**** TEXTAUSZUG
Ein Gastbeitrag von Benjamin Mudlack
Nach dem großen Ökonomen der Österreichischen Schule der Nationalökonomie, Ludwig von Mises (1881 – 1973) gibt es nur eine Funktion für das Geld: Es ist die Tauschfunktion und diese beruht im Wesentlichen darauf, dass die Menschen dem Geld eine gewisse zukünftige Nachfrage (Nachfrage = Kaufkraft in Tauschrelation zu anderen Gütern) und daraus resultierend zügige Verkäuflichkeit beimessen. Auf dem zukünftigen Nachfragepotenzial basiert die Kaufkraft des Geldes (Tauschwert gegen andere Güter) und aus ebendieser resultiert dann die aus der Tauschfunktion abgeleitete Geldfunktion der ‚Wertaufbewahrung‘. Durch den freiwilligen Leistungstausch bzw. die Geldnachfrage, das Geldangebot und den freiwilligen Tausch gegen andere Güter ergeben sich dann Preise und Preisverläufe. Die Preise sind wiederum die notwendige Grundvoraussetzung für die abgeleitete Rechen- und Koordinationsfunktion des Geldes. Steigende Preisverläufe liefern die Information, dass dieses Gut – relativ zu anderen – zunehmend knapper geworden zu sein scheint. Der gestiegene Preis verspricht zudem hohe Gewinne. Hohe Gewinne sind wiederum ein positiver Anreiz, dieses Gut zu produzieren. Irgendwann ist der Markt durch die Angebotsausweitung dann wieder ‚gesättigt‘, das Angebot ‚dominiert‘ sozusagen im Laufe der Zeit die Nachfrage und die Preise beginnen wieder zu fallen. Bei fallenden Preistendenzen sind die Zusammenhänge in Bezug auf die ökonomischen Anreize und den Informationsfluss entsprechend vice versa zu sehen.
Bitcoin- und Immobilieninvestor Leon Wankum als Impulsgeber
Manche Vertreter und Anhänger der Österreichischen Schule lehnen Bitcoin und die mit Bitcoin verbundenen Anwendungsfälle gänzlich ab oder stufen Bitcoin kritisch ein. Diese Aussage traf lange Zeit auch auf mich zu. Grundsätzlich ist die Österreichische Schule wertneutral, das heißt, sie beschreibt auf Basis verschiedener unwiderlegbarer Gesetzmäßigkeiten was ist, aber nicht was sein soll. Aus diesen Grundsätzen und den Lehren der Handlungslogik resultiert auch die Maßgabe, dass jeder Mensch für sich selbst und freiwillig die Mittel wählen sollte, die er zur Erreichung seiner subjektiv gewählten Ziele präferiert. Bitcoin ist jetzt über 1,5 Dekaden Teil der Lebensrealität vieler Menschen und hat viele Kritiker Lügen gestraft. Etliche ‚Prüfungen‘ wurden unter anderem aufgrund der Resilienz des Netzwerkes erfolgreich gemeistert.
********
**** DATENAUSZÜGE
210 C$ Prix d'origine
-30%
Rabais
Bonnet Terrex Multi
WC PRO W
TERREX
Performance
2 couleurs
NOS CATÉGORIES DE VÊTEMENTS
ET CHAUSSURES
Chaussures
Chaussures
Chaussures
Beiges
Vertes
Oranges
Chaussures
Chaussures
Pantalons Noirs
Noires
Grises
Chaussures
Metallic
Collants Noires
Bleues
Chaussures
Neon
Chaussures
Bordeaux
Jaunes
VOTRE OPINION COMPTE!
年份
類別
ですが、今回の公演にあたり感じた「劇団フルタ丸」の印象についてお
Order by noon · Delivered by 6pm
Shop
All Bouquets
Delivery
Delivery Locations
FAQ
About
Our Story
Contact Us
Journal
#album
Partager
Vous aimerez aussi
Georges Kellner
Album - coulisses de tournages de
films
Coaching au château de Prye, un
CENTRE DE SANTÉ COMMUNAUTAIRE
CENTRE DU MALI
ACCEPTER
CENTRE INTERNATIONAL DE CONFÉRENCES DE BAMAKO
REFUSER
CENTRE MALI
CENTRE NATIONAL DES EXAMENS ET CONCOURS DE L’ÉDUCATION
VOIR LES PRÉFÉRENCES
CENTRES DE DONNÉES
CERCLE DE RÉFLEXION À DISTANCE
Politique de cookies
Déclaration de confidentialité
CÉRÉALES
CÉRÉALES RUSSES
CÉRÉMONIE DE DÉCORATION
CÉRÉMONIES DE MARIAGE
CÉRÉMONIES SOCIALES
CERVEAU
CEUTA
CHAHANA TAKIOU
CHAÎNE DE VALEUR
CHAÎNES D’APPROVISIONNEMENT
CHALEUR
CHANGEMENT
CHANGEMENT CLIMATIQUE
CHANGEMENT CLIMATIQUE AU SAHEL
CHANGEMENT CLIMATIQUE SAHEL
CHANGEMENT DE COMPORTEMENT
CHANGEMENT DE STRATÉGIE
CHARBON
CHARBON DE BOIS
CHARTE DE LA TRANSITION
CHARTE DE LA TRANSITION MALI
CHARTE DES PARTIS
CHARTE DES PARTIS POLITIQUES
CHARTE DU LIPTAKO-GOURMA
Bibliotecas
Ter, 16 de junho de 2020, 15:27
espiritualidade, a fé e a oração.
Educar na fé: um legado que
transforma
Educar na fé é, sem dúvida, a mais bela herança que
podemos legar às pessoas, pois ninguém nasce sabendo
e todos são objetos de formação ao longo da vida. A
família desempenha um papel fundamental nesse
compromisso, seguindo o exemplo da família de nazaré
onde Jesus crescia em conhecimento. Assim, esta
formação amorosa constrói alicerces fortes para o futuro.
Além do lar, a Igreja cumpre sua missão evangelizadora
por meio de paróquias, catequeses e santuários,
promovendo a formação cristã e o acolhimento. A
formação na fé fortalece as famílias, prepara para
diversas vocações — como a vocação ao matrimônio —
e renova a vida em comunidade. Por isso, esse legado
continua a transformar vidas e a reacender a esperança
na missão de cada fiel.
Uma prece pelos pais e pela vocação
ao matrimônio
********
> [ARBEITSAUFTRÄGE]
A) Schreiben Sie aus dem Textauszug alles von „Bitcoin- und Immobilieninvestor“ bis hinunter zu „Netzwerkes erfolgreich gemeistert.“ wortgetreu ab.
B) Welche Funktion des Geldes gibt es laut dem Textauszug nach Ludwig von Mises als einzige?
C) Prüfen Sie, ob die folgenden Aussagen mit dem Textauszug übereinstimmen, und belegen Sie jede Antwort mit einem wörtlichen Zitat. (i) Die Österreichische Schule beschreibt, was sein soll. (ii) Hohe Gewinne sind ein positiver Anreiz, ein Gut zu produzieren. (iii) Bitcoin ist seit über 1,5 Dekaden Teil der Lebensrealität vieler Menschen.
Die Einträge stehen in keinem Zusammenhang mit dem Textauszug.

> [LÖSUNGEN]
A)
Bitcoin- und Immobilieninvestor Leon Wankum als Impulsgeber
Manche Vertreter und Anhänger der Österreichischen Schule lehnen Bitcoin und die mit Bitcoin verbundenen Anwendungsfälle gänzlich ab oder stufen Bitcoin kritisch ein. Diese Aussage traf lange Zeit auch auf mich zu. Grundsätzlich ist die Österreichische Schule wertneutral, das heißt, sie beschreibt auf Basis verschiedener unwiderlegbarer Gesetzmäßigkeiten was ist, aber nicht was sein soll. Aus diesen Grundsätzen und den Lehren der Handlungslogik resultiert auch die Maßgabe, dass jeder Mensch für sich selbst und freiwillig die Mittel wählen sollte, die er zur Erreichung seiner subjektiv gewählten Ziele präferiert. Bitcoin ist jetzt über 1,5 Dekaden Teil der Lebensrealität vieler Menschen und hat viele Kritiker Lügen gestraft. Etliche ‚Prüfungen‘ wurden unter anderem aufgrund der Resilienz des Netzwerkes erfolgreich gemeistert.

B) Die Tauschfunktion.

C)
(i) Nein: „sie beschreibt auf Basis verschiedener unwiderlegbarer Gesetzmäßigkeiten was ist, aber nicht was sein soll“
(ii) Ja: „Hohe Gewinne sind wiederum ein positiver Anreiz, dieses Gut zu produzieren.“
(iii) Ja: „Bitcoin ist jetzt über 1,5 Dekaden Teil der Lebensrealität vieler Menschen“